**Stored data entries**
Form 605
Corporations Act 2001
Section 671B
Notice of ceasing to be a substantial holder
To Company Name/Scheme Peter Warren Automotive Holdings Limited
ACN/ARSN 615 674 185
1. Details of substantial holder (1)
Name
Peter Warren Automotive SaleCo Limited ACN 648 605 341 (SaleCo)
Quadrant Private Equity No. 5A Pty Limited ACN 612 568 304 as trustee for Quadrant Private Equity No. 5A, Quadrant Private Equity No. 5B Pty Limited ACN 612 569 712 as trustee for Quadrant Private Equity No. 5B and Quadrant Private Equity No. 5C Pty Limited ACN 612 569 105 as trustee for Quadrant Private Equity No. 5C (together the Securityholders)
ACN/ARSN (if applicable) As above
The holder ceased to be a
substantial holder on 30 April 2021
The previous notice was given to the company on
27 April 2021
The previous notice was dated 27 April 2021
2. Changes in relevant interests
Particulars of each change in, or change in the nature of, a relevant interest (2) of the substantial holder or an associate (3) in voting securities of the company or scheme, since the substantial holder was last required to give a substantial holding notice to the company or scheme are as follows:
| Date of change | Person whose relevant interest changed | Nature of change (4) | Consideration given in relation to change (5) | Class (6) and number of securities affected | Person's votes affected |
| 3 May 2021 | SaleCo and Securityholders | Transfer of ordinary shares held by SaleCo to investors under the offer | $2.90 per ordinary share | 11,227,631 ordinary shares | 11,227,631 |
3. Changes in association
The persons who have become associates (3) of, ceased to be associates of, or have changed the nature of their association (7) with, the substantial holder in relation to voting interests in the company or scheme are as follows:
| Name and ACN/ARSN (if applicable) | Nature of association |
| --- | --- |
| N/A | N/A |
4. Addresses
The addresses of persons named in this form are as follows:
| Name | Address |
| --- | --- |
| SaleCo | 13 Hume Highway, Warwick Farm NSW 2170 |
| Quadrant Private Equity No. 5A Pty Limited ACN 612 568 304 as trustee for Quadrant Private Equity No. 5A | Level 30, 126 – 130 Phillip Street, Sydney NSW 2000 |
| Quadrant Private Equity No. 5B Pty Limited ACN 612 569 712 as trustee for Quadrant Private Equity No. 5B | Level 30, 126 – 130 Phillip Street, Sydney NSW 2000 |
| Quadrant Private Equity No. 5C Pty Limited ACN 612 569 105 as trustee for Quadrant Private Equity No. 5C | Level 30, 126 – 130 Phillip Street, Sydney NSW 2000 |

**Your task**
Reproduce the lines of the entries above from the one with "The persons who" to the one with "Equity No. 5B |", both included, exactly and without any other line.

**Problem solution**
The persons who have become associates (3) of, ceased to be associates of, or have changed the nature of their association (7) with, the substantial holder in relation to voting interests in the company or scheme are as follows:
| Name and ACN/ARSN (if applicable) | Nature of association |
| --- | --- |
| N/A | N/A |
4. Addresses
The addresses of persons named in this form are as follows:
| Name | Address |
| --- | --- |
| SaleCo | 13 Hume Highway, Warwick Farm NSW 2170 |
| Quadrant Private Equity No. 5A Pty Limited ACN 612 568 304 as trustee for Quadrant Private Equity No. 5A | Level 30, 126 – 130 Phillip Street, Sydney NSW 2000 |
| Quadrant Private Equity No. 5B Pty Limited ACN 612 569 712 as trustee for Quadrant Private Equity No. 5B | Level 30, 126 – 130 Phillip Street, Sydney NSW 2000 |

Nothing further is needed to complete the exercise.